> Data to use

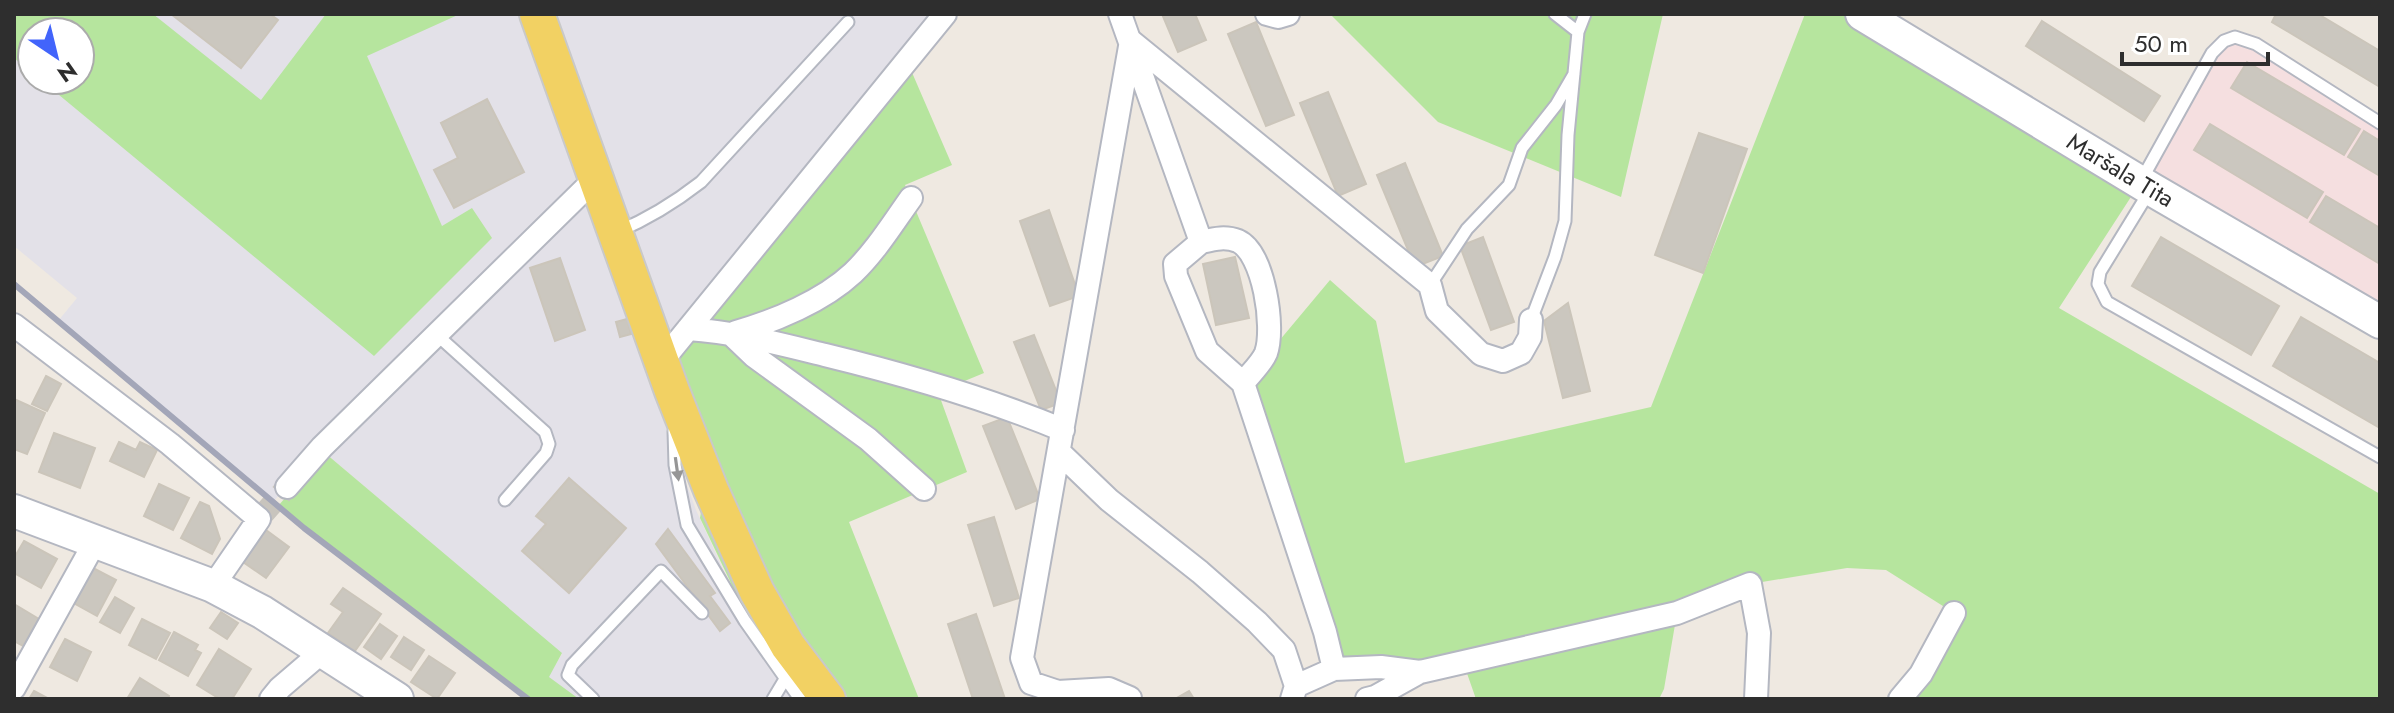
<svg xmlns="http://www.w3.org/2000/svg" width="2394" height="713" font-family="Jost,sans-serif">
  <style>
    .industrial { fill: #e3e1e8; fill-rule: evenodd }
    .medical { fill: #f5dfe0 }
    .green { fill: #b6e59e }
    .building { fill: #cbc7bf; stroke: #cbc5ba; stroke-width: 2 }
    .lines { fill: none; stroke-linecap: round; stroke-linejoin: round }
    .street-tunnel { stroke: #c8c4bd; stroke-width: 22; stroke-dasharray: 22 11; stroke-linecap: butt }
    .lane-casing { stroke: #b4b7c1; stroke-width: 15 }
    .street-casing { stroke: #b4b7c1; stroke-width: 26 }
    .secondary-casing { stroke: #b4b7c1; stroke-width: 36 }
    .primary-casing { stroke: #c9c9c9; stroke-width: 38 }
    .lane { stroke: #fff; stroke-width: 11 }
    .street { stroke: #fff; stroke-width: 22 }
    .secondary { stroke: #fff; stroke-width: 32 }
    .primary { stroke: #f2d163; stroke-width: 34 }
    .rail { stroke: #a3a6b8; stroke-width: 6 }
    .oneway { fill: #969696 }
    .labels { text-anchor: middle; stroke-width: 8; stroke-linejoin: round; paint-order: stroke }
    .street-label { font-size: 24px; fill: #2e2e2e; stroke: #fff }
  </style>
  <rect width="100%" height="100%" fill="#efe9e1"/>
  <!-- industrial -->
  <path class="industrial" d="M14 14H945L662 361 600 193 661 414 696 510 731 587 805 699H579L548 677 562 654 325 453 321 448 273 502 58 321 77 298 14 246ZM32 32H80V80H32Z"/>
  <!-- medical -->
  <path class="medical" d="M2235 37 2380 123V322L2140 183 2212 53Z"/>
  <!-- green -->
  <path class="green" d="M14 14H153L261 100 326 14H460L367 56 442 226 472 208 492 238 374 356 41 80H80V32H32V73L14 58Z
    M1330 14H1663L1621 197 1438 122Z
    M1805 14H1862L2140 183 2059 308 2380 494V699H1900L1954 613 1886 570 1847 568 1750 584 1677 613 1664 689 1659 699H1476L1463 662 1334 669 1243 384 1330 280 1376 321 1405 463 1651 407Z
    M907 61 952 165 905 185 984 373 938 392 967 472 849 522 919 699H849L754 586 662 361Z
    M325 453 562 653 549 677 579 699H528L278 506Z
    M702 507 819 699H805L747 617 700 518Z"/>
  <!-- building -->
  <path class="building" d="M171 14H270L278 20 241 68Z
    M1162 14H1195L1206 40 1178 52Z
    M2276 14H2318L2380 51V87L2272 22Z
    M2042 21 2160 96 2144 121 2026 46Z
    M1256 22 1294 115 1266 126 1228 34Z
    M2247 62 2360 129 2344 155 2231 88Z
    M1328 92 1366 184 1338 196 1300 103Z
    M487 99 524 172 454 208 434 170 458 158 441 123Z
    M2210 124 2323 192 2307 218 2194 150Z
    M2364 131 2380 141V176L2348 157Z
    M1699 133 1747 149 1703 273 1655 255Z
    M1405 163 1443 256 1415 267 1377 175Z
    M2326 196 2380 228V264L2310 222Z
    M1049 210 1079 296 1050 306 1020 221Z
    M1483 237 1514 322 1491 330 1460 246Z
    M2161 237 2279 306 2251 355 2132 286Z
    M1235 257 1249 318 1216 325 1203 264Z
    M560 258 585 330 555 341 530 268Z
    M1568 303 1590 391 1563 398 1544 321Z
    M2301 317 2380 363V428L2273 366Z
    M627 319 631 334 620 337 616 322Z
    M1034 335 1061 403 1041 410 1014 342Z
    M46 376 61 384 47 411 32 404Z
    M14 399 45 413 27 454 14 449Z
    M1007 417 1040 499 1016 509 983 426Z
    M54 433 95 448 80 488 39 472Z
    M119 442 136 450 140 442 157 450 144 477 110 461Z
    M569 478 626 528 569 593 522 551 546 524 536 516Z
    M159 484 189 498 173 530 144 516Z
    M200 502 209 506 220 539 212 554 181 538Z
    M994 517 1019 598 994 606 968 525Z
    M668 529 715 593 710 596 730 623 720 631 656 544Z
    M266 530 289 547 266 578 243 562Z
    M24 541 57 559 41 588 14 573V558Z
    M91 567 116 580 97 616 72 602Z
    M343 588 381 614 355 651 328 633 343 612 331 604Z
    M115 597 134 608 120 633 100 622Z
    M14 604 39 619 23 646 14 641Z
    M221 612 238 623 227 639 210 628Z
    M976 614 1005 699H973L948 624Z
    M142 619 170 633 156 659 129 645Z
    M380 624 397 636 381 659 364 647Z
    M174 632 198 645 195 650 201 653 188 676 159 660Z
    M404 637 424 650 411 670 391 657Z
    M65 639 91 652 77 681 50 667Z
    M219 649 251 669 232 699H220L197 685Z
    M429 656 455 673 437 699 411 682Z
    M140 678 169 696 168 699H127Z
    M34 691 49 699H29Z
    M1189 691 1194 699H1175Z"/>
  <g class="lines">
    <!-- street-tunnel -->
    <path class="street-tunnel" d="M259 519 287 487"/>
    <!-- lane casing -->
    <g class="lane-casing">
      <path id="lane" d="M1555 14 1578 32
        M2142 179 2212 53 2224 41 2235 37 2256 44 2380 123
        M2149 192 2100 272 2098 284 2107 302 2380 457
        M617 232C648 219 674 203 701 182L848 22
        M1430 285 1467 229 1509 185 1522 148 1556 105 1574 74
        M1531 320 1555 257 1565 221 1568 135 1578 32 1585 14
        M437 335 545 432 549 444 546 453 505 500
        M674 431 675 465 687 525 745 621 800 699
        M593 699 568 675 572 665 661 571 702 613
        M773 699 785 679"/>
    </g>
    <!-- street casing -->
    <g class="street-casing">
      <path id="street" d="M1120 14 1201 242 1175 264 1176 276 1207 351 1243 383 1325 632 1334 669
        M1267 14 1278 17 1288 14
        M1132 42 1430 285 1437 311 1481 354 1503 361 1521 353 1530 337 1531 320
        M1201 242C1214 239 1225 236 1238 241 1264 253 1275 328 1266 353 1262 363 1250 374 1243 383
        M14 325 170 444 259 519 213 586
        M688 329C735 332 780 344 825 355 907 375 986 398 1063 430
        M736 332C775 321 823 301 853 273 876 251 893 223 911 198
        M731 334 754 356 868 439 924 489
        M662 361 945 14
        M1059 452 1109 500 1200 572 1257 622 1284 650 1296 686
        M287 487 322 447 596 178
        M14 688 95 542
        M271 699 280 688 322 652
        M1128 699 1130 698 1109 689 1058 692 1031 683 1022 658 1131 41
        M1292 699 1296 686 1334 669 1381 667 1420 672
        M1367 699 1375 697 1420 672 1677 613 1750 584 1759 633 1756 699
        M1900 699 1921 674 1954 613"/>
    </g>
    <!-- secondary casing -->
    <g class="secondary-casing">
      <g id="secondary">
        <path id="s1" d="M1862 14 2151 189 2380 322"/>
        <path d="M14 511 213 586 262 612 397 699"/>
      </g>
    </g>
    <!-- primary casing -->
    <g class="primary-casing">
      <path id="primary" d="M537 14 672 391 711 490 757 592 788 646 828 699"/>
    </g>
    <!-- lane -->
    <use href="#lane" class="lane"/>
    <!-- street -->
    <use href="#street" class="street"/>
    <!-- secondary -->
    <use href="#secondary" class="secondary"/>
    <!-- primary -->
    <use href="#primary" class="primary"/>
    <!-- rail -->
    <path class="rail" d="M14 284 304 528 528 699"/>
  </g>
  <!-- one-way arrows -->
  <defs><path id="oneway-solid" d="M-6-.8H1V-3.2L6.5 0L1 3.2V.8H-6Z" transform="scale(2)"/></defs>
  <use class="oneway" href="#oneway-solid" transform="translate(677 469) rotate(82)"/>
  <g class="labels">
    <!-- street labels -->
    <g class="street-label">
      <text dy="8" stroke="none"><textPath href="#s1" startOffset="302">Maršala Tita</textPath></text>
    </g>
  </g>
  <!-- border -->
  <rect width="2394" height="713" fill="none" stroke="#2e2e2e" stroke-width="32"/>
  <!-- north arrow -->
  <g transform="translate(56 56) rotate(145)"><circle r="38" fill="#ffffff" stroke="#ababab" stroke-width="2"/>
  <path d="M0-6L14 30L0 20L-14 30Z" fill="#4264fb"/>
  <text y="-12" font-size="22" font-weight="bold" text-anchor="middle" fill="#2e2e2e">N</text>
  </g>
  <!-- scale -->
  <path d="M2122 52v12h146v-12" fill="none" stroke="#2e2e2e" stroke-width="4"/>
  <text x="2134" y="52" font-size="24" fill="#2e2e2e" stroke="#ffffff" stroke-width="6" paint-order="stroke">50 m</text>
</svg>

> What to produce
Look above for the line containing "M2364 131 2380 141V176L2348 157Z". Output from there through the line containing "M91 567 116 580 97 616 72 602Z", exactly and inclusively.

> Completed task
    M2364 131 2380 141V176L2348 157Z
    M1699 133 1747 149 1703 273 1655 255Z
    M1405 163 1443 256 1415 267 1377 175Z
    M2326 196 2380 228V264L2310 222Z
    M1049 210 1079 296 1050 306 1020 221Z
    M1483 237 1514 322 1491 330 1460 246Z
    M2161 237 2279 306 2251 355 2132 286Z
    M1235 257 1249 318 1216 325 1203 264Z
    M560 258 585 330 555 341 530 268Z
    M1568 303 1590 391 1563 398 1544 321Z
    M2301 317 2380 363V428L2273 366Z
    M627 319 631 334 620 337 616 322Z
    M1034 335 1061 403 1041 410 1014 342Z
    M46 376 61 384 47 411 32 404Z
    M14 399 45 413 27 454 14 449Z
    M1007 417 1040 499 1016 509 983 426Z
    M54 433 95 448 80 488 39 472Z
    M119 442 136 450 140 442 157 450 144 477 110 461Z
    M569 478 626 528 569 593 522 551 546 524 536 516Z
    M159 484 189 498 173 530 144 516Z
    M200 502 209 506 220 539 212 554 181 538Z
    M994 517 1019 598 994 606 968 525Z
    M668 529 715 593 710 596 730 623 720 631 656 544Z
    M266 530 289 547 266 578 243 562Z
    M24 541 57 559 41 588 14 573V558Z
    M91 567 116 580 97 616 72 602Z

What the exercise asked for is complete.